I risultati preliminari del progetto mostrano che la maggior parte dei cittadini ha una conoscenza molto limitata dei rischi biologici associati alle radiazioni ionizzanti. Fatta salva qualche eccezione, tutti hanno espresso il desiderio di saperne di più, sia sul funzionamento degli esami diagnostici che sui loro potenziali rischi a lungo termine. In particolare, è emerso che il 60 per cento della popolazione intervistata ritiene che la Rm (Risonanza magnetica) emetta radiazioni ionizzanti, quando in realtà si tratta di una metodologia basata su campi magnetici e su tecniche avanzate di informatica. Al contrario, il 40 per cento circa dei pazienti sostiene che la Tc sia un esame totalmente privo di radiazioni ionizzanti.
Il progetto brindisino nasce anche per paragonare i risultati ottenuti in Toscana, dove il professor Davide Caramella e collaboratori, nel 2019, completarono uno studio, da cui emersero vari fattori che hanno un’influenza su questo tema: circolazione delle informazioni; età e livello di cultura dei cittadini, offerta di esami disponibili nelle strutture, sia nel sistema sanitario regionale che nel privato.

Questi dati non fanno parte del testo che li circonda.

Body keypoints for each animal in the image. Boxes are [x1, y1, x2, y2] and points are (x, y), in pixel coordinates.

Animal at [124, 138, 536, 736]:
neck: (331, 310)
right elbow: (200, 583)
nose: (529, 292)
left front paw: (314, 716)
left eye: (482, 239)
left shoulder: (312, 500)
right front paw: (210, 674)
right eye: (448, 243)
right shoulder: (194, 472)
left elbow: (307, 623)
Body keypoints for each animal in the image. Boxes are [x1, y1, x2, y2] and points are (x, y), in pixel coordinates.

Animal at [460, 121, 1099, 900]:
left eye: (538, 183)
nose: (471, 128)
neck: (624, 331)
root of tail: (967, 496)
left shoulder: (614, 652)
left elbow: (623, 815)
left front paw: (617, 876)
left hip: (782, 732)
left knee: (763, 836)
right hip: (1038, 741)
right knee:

Per il professor Alessandro Distante, presidente di ISBEM “le competenze e l’esperienza nella sperimentazione clinica di giovani ricercatori come Manuela Taurisano e di ricercatori senior come Alberto Argentiero hanno dato a Radiopoge un’organizzazione gestionale snella ancorché rigorosa per assicurare la conformità con i protocolli scientifici approvati che con le norme etiche e legali richieste dalla Istituzioni”.
“L’impatto sociale di questi risultati impone di attivare e diffondere serie campagne di informazione che sono strategiche per far crescere il livello di conoscenza sulla fisica e sulla biologia delle radiazioni ionizzanti. Agli esami – aggiunge Alessandro Distante – ci si deve sottoporre solo quando ci siano indicazioni cliniche appropriate. Il progetto Radiopoge proseguirà per migliorare la consapevolezza e la sicurezza dei pazienti. Eticamente, corre anche l’obbligo di ringraziare i cittadini che, rispondendo ai questionari, hanno permesso di evidenziare che questa è una ‘vera ferita’ del Pianeta Salute della nostra comunità che, secondo sociologi e psicologi riflette una ‘bulimia diagnostica’ di cui non si possono ignorare le implicazioni economiche, mediche e tecnologiche”.
A breve saranno diffusi anche i dati raccolti da ISBEM sulla conoscenza posseduta dai giovani studenti sui temi delle energie (ionizzanti o meno) e sulle tecnologie (invasive e non) che vengono utilizzate per studiare il corpo umano.